After all that had happened, I knew better than to return to math class.
Chapter 6
The door to the broom closet swung wide open, revealing a grinning Felix Wilson in the doorway. “Who are you hiding from?” he teased.
“Depends,” I answered. “Why did you pay a visit to the janitor’s broom closet?”
“Selene sent me,” he answered, stepping into the small space. “Speaking of Selene, we’d better head to the cafeteria before she murders me for losing the M—” He caught himself. “—I mean, you.”
“What were you going to say?” I asked, feeling like he was holding back something important.
“Nothing,” he answered a little too quickly. “Come on.”
He motioned for me to follow him. I did, but I didn’t drop the subject.
“It didn’t sound like ‘nothing’,” I pried. “What were you going to say?”
“Never mind,” he said, waving his hand dismissively. “It’s irrelevant at the moment.”
We reached the cafeteria double doors in silence. Felix stepped forward and opened one of them for me with his good arm.

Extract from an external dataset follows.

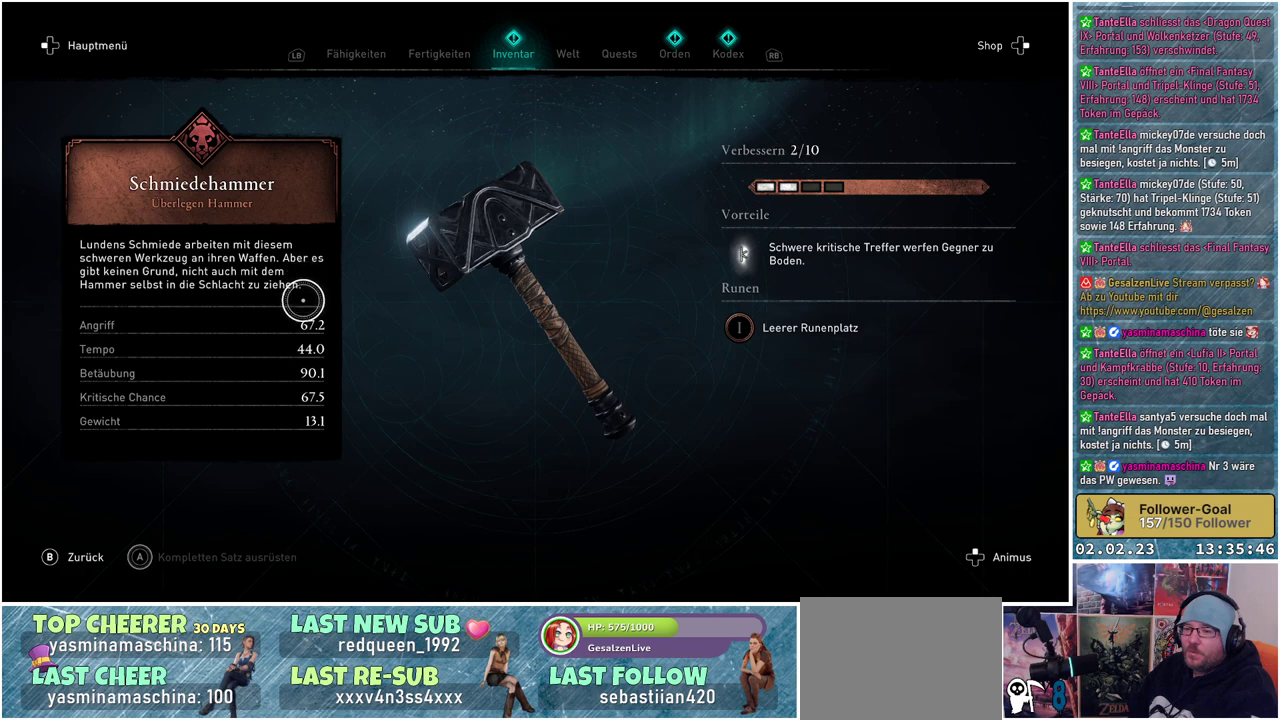
{"buttons": [], "left_stick": "down-right", "right_stick": "center", "events": [[368, "left_stick", "down-right"]]}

“After you,” he said with a grin.
As I walked through the open door, I ran into Abigail.
“Where have you been?” she demanded. “Lunch is half over! Did you have to retake a test or something?”
“Nope,” I answered. “I did end up in a broom closet, though. Long story.”
Abigail eyed Felix suspiciously. She tightened her grip on her novel. “What does he have to do with it?”
“I found her,” Felix responded nonchalantly.
Abigail raised an eyebrow. “What were you doing snooping around in a school broom closet?”
“That’s for me to know and for you to not care about.”